BEGIN Records provided
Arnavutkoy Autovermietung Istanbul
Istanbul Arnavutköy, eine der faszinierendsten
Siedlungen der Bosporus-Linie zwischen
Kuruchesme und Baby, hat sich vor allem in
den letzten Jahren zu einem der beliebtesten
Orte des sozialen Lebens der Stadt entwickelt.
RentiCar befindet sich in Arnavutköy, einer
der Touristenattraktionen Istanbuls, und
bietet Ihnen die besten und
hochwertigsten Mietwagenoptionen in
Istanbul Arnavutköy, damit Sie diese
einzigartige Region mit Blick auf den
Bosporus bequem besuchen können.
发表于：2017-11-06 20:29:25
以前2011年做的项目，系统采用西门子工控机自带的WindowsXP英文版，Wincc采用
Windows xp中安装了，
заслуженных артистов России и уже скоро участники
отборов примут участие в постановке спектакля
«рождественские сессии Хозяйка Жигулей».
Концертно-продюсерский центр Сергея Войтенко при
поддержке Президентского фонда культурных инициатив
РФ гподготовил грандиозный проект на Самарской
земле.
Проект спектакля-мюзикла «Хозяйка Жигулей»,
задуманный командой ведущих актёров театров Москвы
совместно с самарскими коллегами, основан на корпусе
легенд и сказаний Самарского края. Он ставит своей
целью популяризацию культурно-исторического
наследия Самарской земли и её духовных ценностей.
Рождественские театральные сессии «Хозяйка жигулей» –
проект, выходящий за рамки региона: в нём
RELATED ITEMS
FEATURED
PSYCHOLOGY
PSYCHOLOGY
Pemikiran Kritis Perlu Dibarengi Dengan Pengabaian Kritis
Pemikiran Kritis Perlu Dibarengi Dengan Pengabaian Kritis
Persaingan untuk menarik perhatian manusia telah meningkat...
END Records provided
- _Activity_
What is the number of lines above that contain the string "сессии"? Answer with that number only.

- _Solution for this task_
2